Review recipe: auto accept identical annotations

Hi, I would like to ask for advice on the review recipe.

I'm at the beginning of a large annotation project (20.000 examples) with a team of annotators. We plan to annotate using ner.manual and annotate each example twice by using a group_a and group_b session ID.

After an example has been annotated by both groups, I run the review recipe.

  • Is it possible to auto-accept (and add to review dataset) all annotations that were annotated identically by the two groups? That would save clicking through the 90% of examples where that was the case.
  • I'll review throughout the process. Is it possible to let review only show the examples that already have 2 annotations (not just 1)?

What is the easiest way to do that?

I checked the custom recipes Github repo and read the review.py file, but am a bit lost with how I would go about modifying the recipe.

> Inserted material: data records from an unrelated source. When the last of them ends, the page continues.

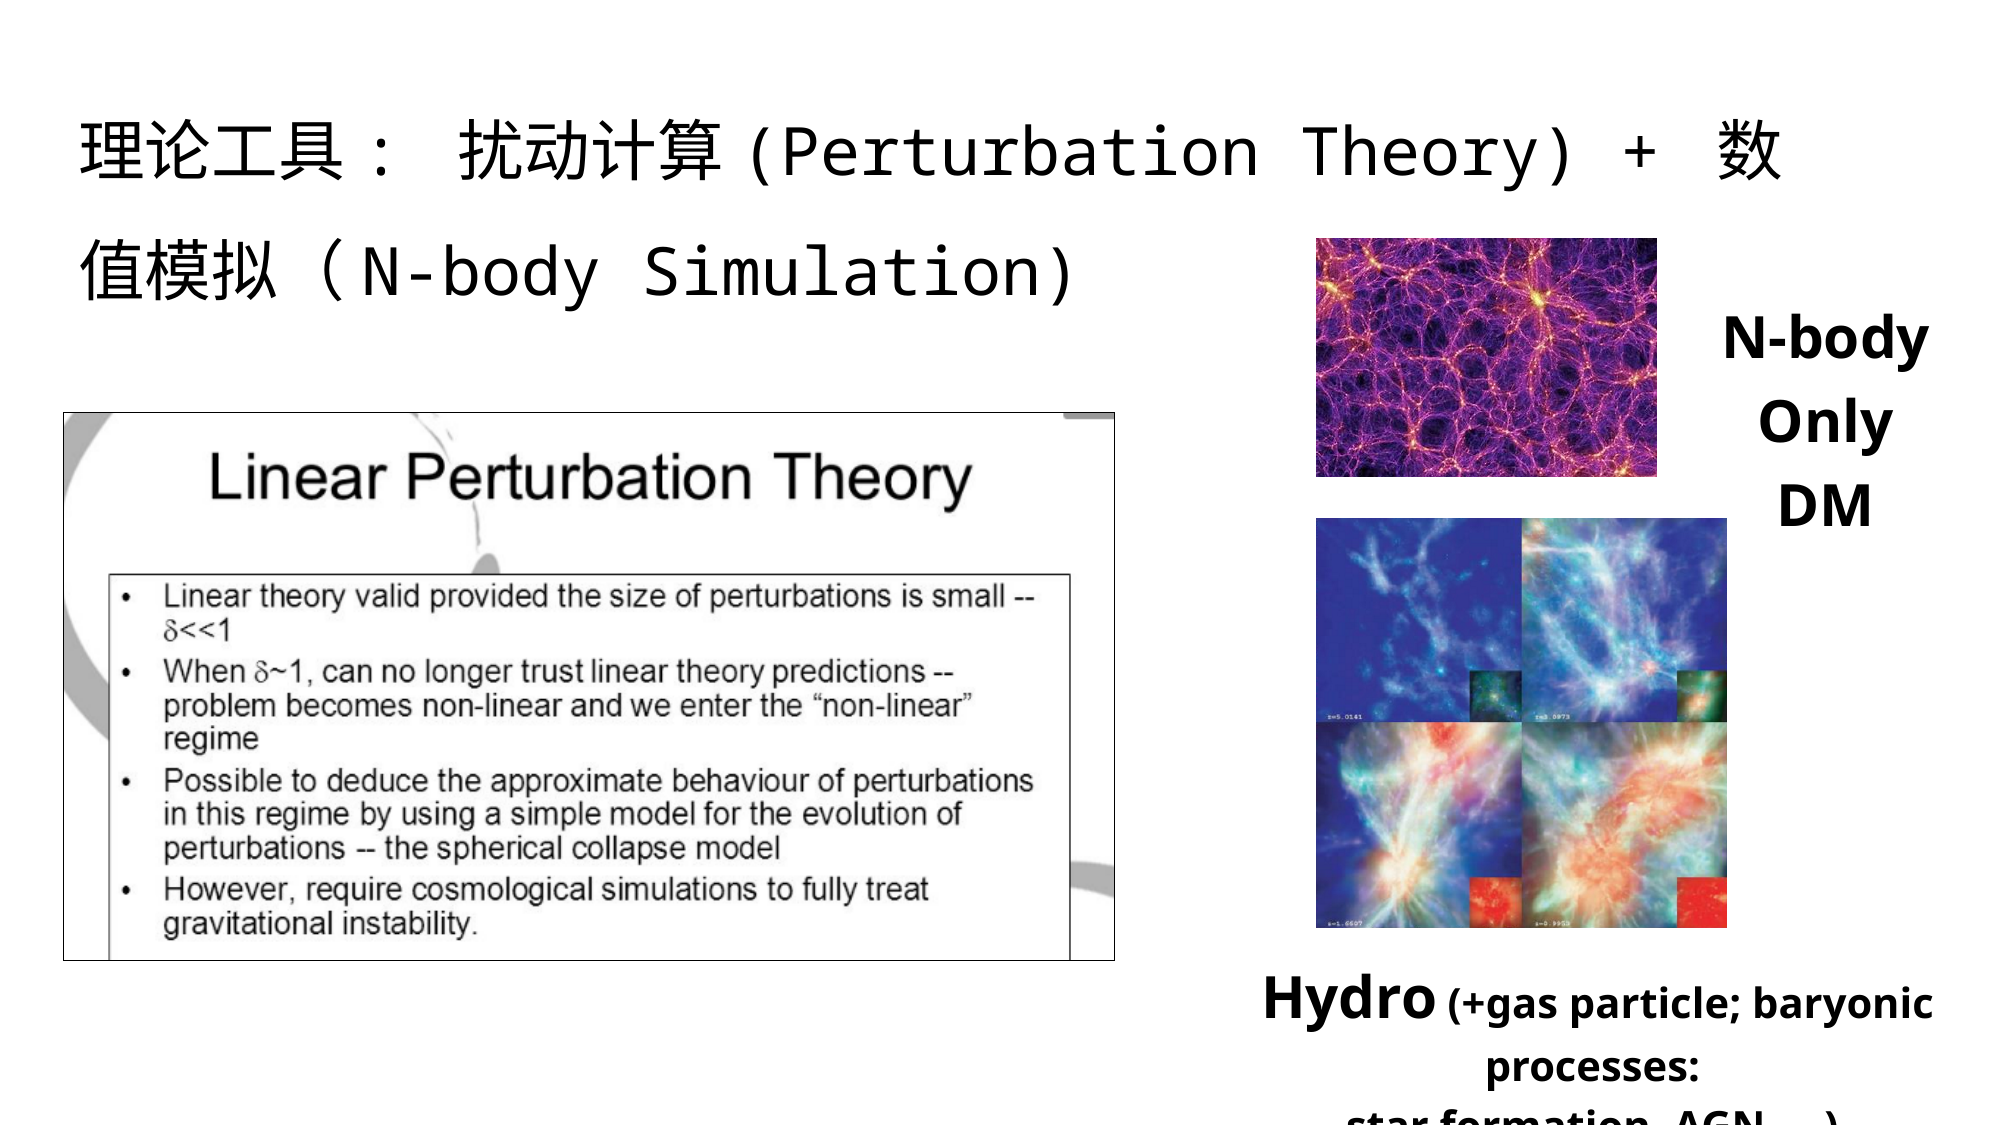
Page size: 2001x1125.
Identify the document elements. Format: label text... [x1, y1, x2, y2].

picture [1316, 518, 1727, 929]
picture [63, 412, 1115, 961]
text_box N-body Only DM [1688, 279, 1963, 546]
text_box 理论工具: 扰动计算(Perturbation Theory) + 数值模拟（N-body Simulation) [63, 61, 1850, 280]
picture [1316, 238, 1657, 477]
text_box Hydro (+gas particle; baryonic processes: star formation, AGN, …) [1164, 938, 2000, 1125]
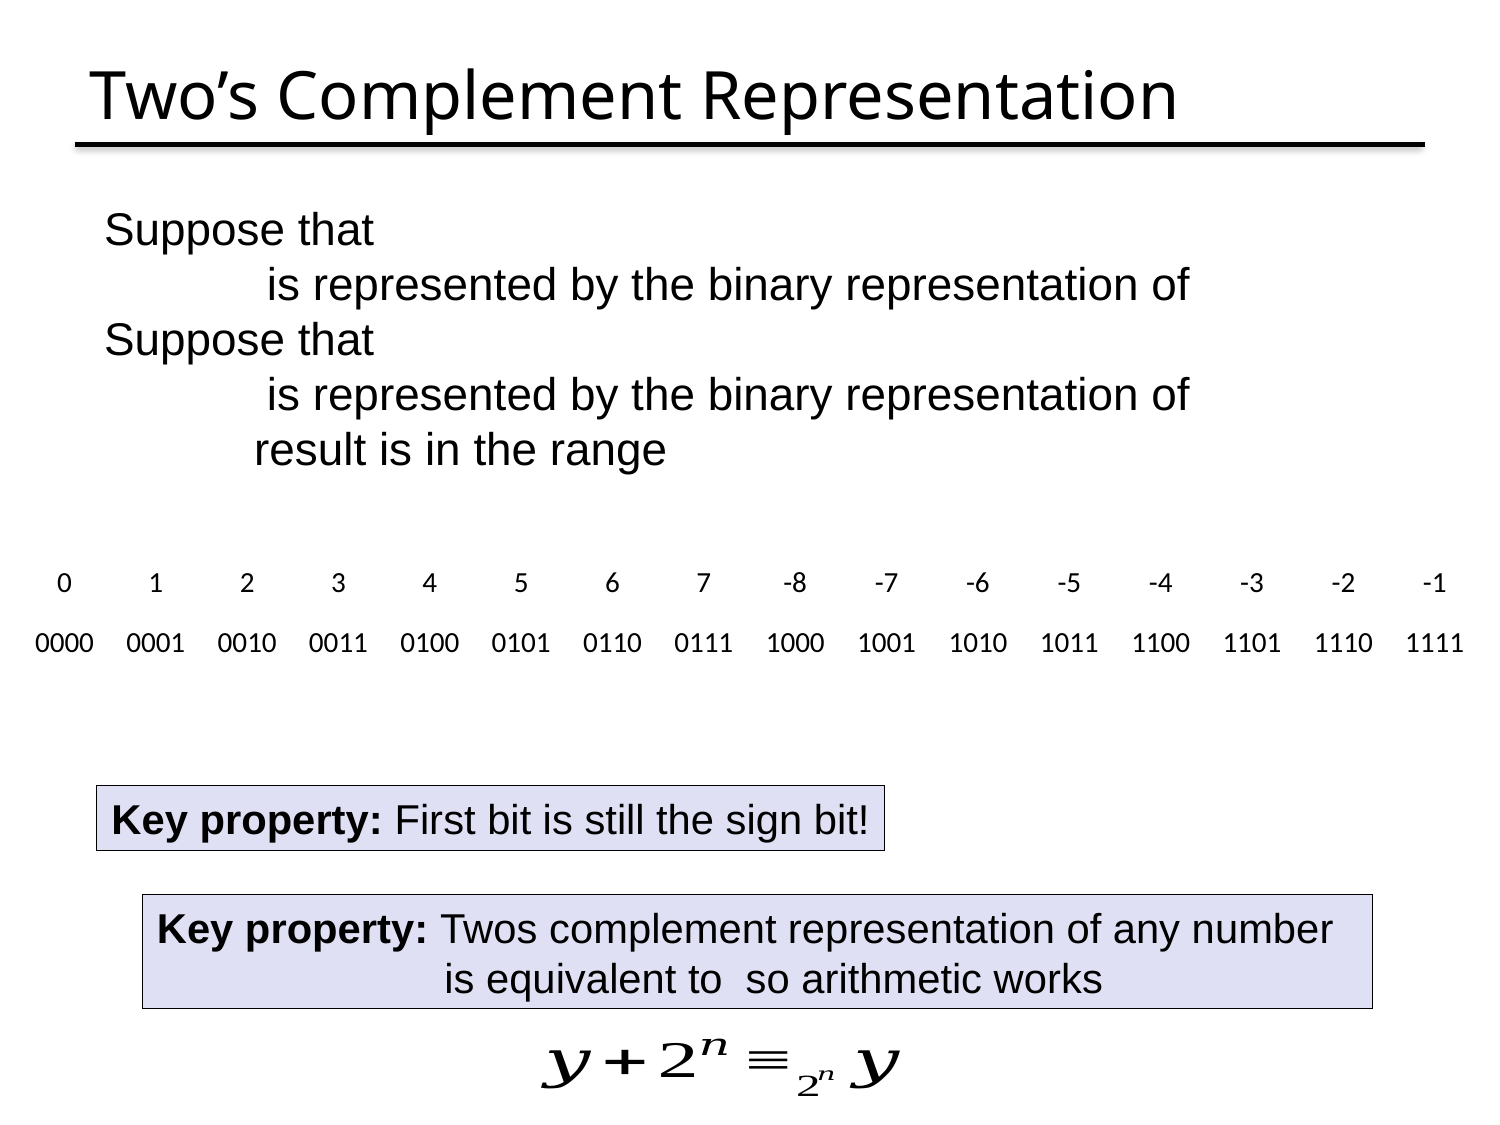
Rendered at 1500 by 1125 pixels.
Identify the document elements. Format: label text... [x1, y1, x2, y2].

table_cell 0110 [567, 623, 658, 684]
table_header -2 [1298, 563, 1389, 623]
table_header 1 [110, 563, 201, 623]
table_cell 1111 [1389, 623, 1480, 684]
table_header -3 [1206, 563, 1298, 623]
table_cell 1010 [932, 623, 1024, 684]
table_header 2 [201, 563, 293, 623]
table_header 6 [567, 563, 658, 623]
table_cell 0010 [201, 623, 293, 684]
table_cell 1000 [750, 623, 841, 684]
title Two’s Complement Representation [75, 45, 1425, 145]
text_box Key property: First bit is still the sign bit! [96, 785, 885, 851]
table_header 5 [476, 563, 567, 623]
table_header -5 [1024, 563, 1115, 623]
table_cell 1101 [1206, 623, 1298, 684]
table_cell 1110 [1298, 623, 1389, 684]
table_header -4 [1115, 563, 1206, 623]
table_header -7 [841, 563, 932, 623]
table_header -6 [932, 563, 1024, 623]
table_cell 1100 [1115, 623, 1206, 684]
table_header 0 [19, 563, 110, 623]
table_cell 0100 [384, 623, 476, 684]
table_cell 0101 [476, 623, 567, 684]
table_header 4 [384, 563, 476, 623]
table_cell 0001 [110, 623, 201, 684]
table_cell 0111 [658, 623, 750, 684]
table_cell 1001 [841, 623, 932, 684]
table_cell 0011 [293, 623, 384, 684]
table_cell 1011 [1024, 623, 1115, 684]
table_header 7 [658, 563, 750, 623]
table_header -1 [1389, 563, 1480, 623]
table_header 3 [293, 563, 384, 623]
table_cell 0000 [19, 623, 110, 684]
table_header -8 [750, 563, 841, 623]
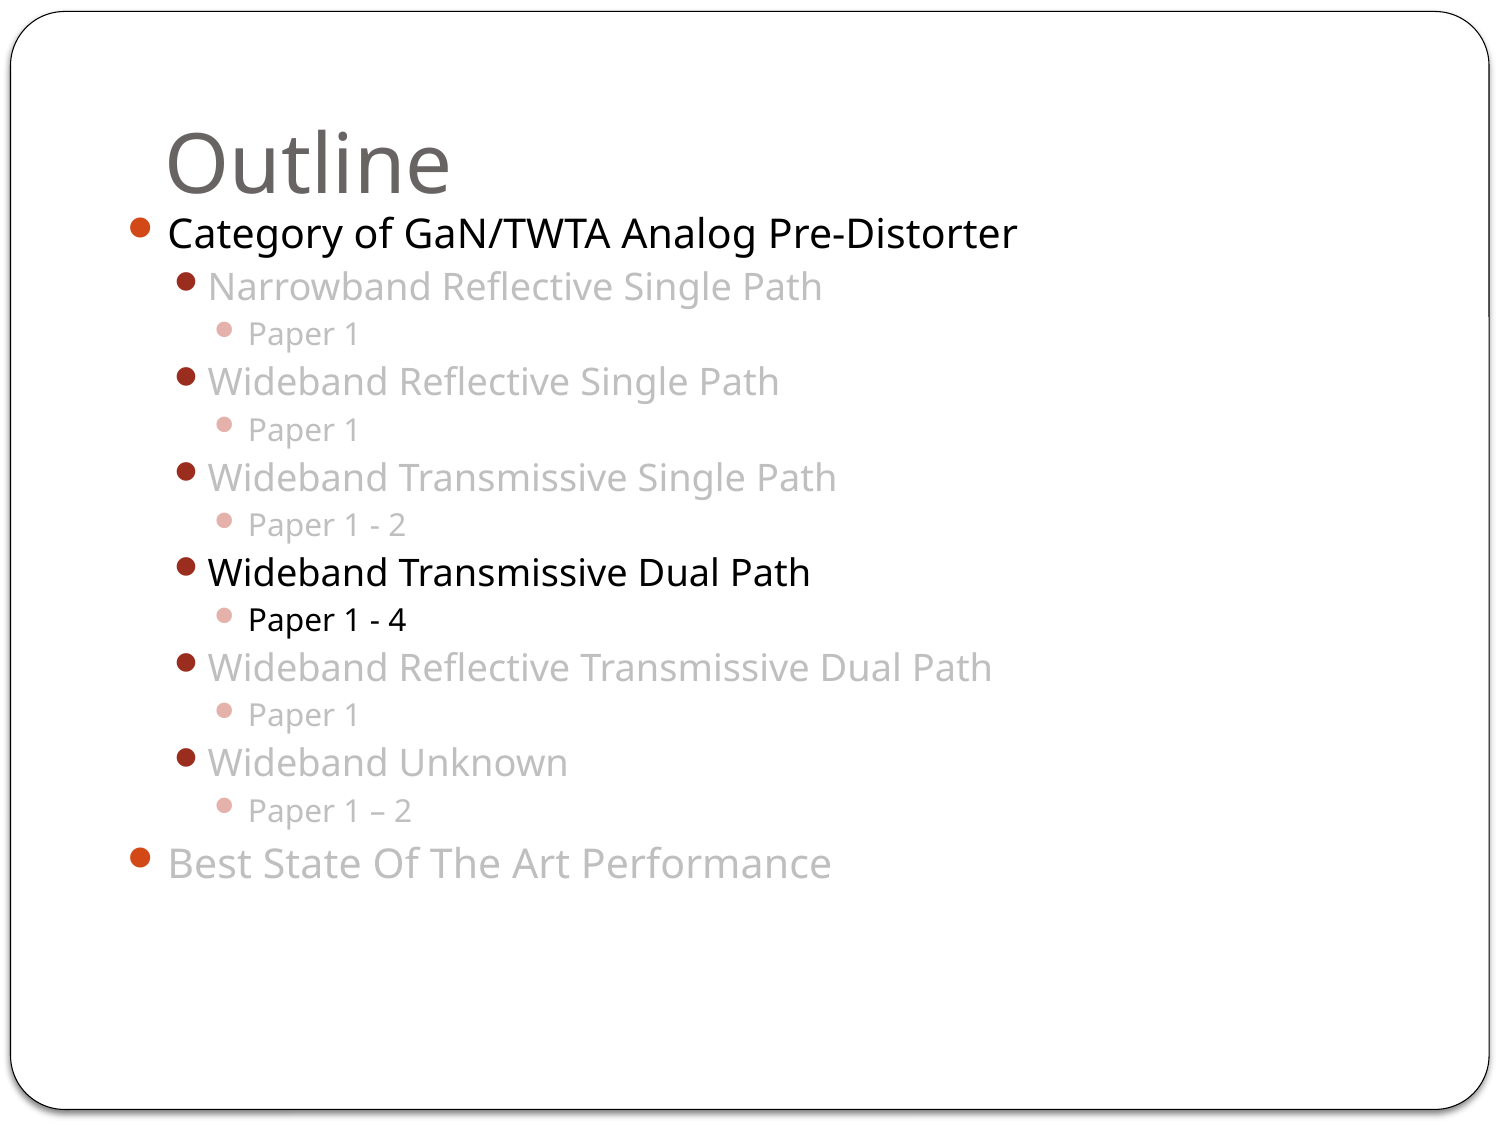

Any hints would be much appreciated :slight_smile:

Best regards
Paul

Hi! This is actually something I've had on my list of enhancements for the built-in workflow, because I think it'd be a nice addition :100:

In terms of the implementation, you can think of it like this: if you're using a manual workflow like ner.manual, Prodigy's review workflow will group together all examples with the same input hash (= the same text). The different "versions" that you see in the UI are grouped by task hash (= same annotations). In the JSON data generated by the recipe, the versions are stored as "versions" and each version has a list of "sessions" (dataset or annotation session that created this annotation).

So in your case, you'd want to auto-save all examples with only one version (no conflicts) straight to the database – except for those that only have one session (only annotated by one person), which should be skipped and not annotated for now. In code, it could look like this (untested but should work):

def filter_review_stream(stream, dataset):
    db = connect()
    for eg in stream:
        versions = eg["versions"]
        if len(versions) == 1:  # no conflicts, only one version
            sessions = versions[0]["sessions"]
            if len(sessions) > 1:  # multiple identical versions
                # Add example to dataset automatically
                eg["answer"] = "accept" 
                db.add_examples([eg], [dataset])
            # don't send for annotation
        else:
            yield eg  # send out for annotation

You can call that wrapper in your recipe right before it returns the components. If you just want to hack around, you can also run prodigy stats to find the location of your Prodigy installation and edit recipes/review.py directly.

That's awesome, thank you for the explanation and the code.

I'm unsure how to use that in the recipe function. I put your function into review.py. Then in the review function, I called it:

filtered_stream = filter_review_stream(stream, dataset)

return {
     "view_id": "review",
     "dataset": dataset,
     "stream": filtered_stream,
     "before_db": before_db,
     "config": config,
 }

but that causes an error: "line 240, in filter_review_stream
sessions = versions["sessions"]
TypeError: list indices must be integers or slices, not str".

Yes, that looks correct!

Ah, sorry, I think this is just a typo and should be versions[0]["sessions"], since we're looking at the sessions of the one (and only) version here.

It works! Thanks again, this saved me from going through thousands of identical annotations.

1 Like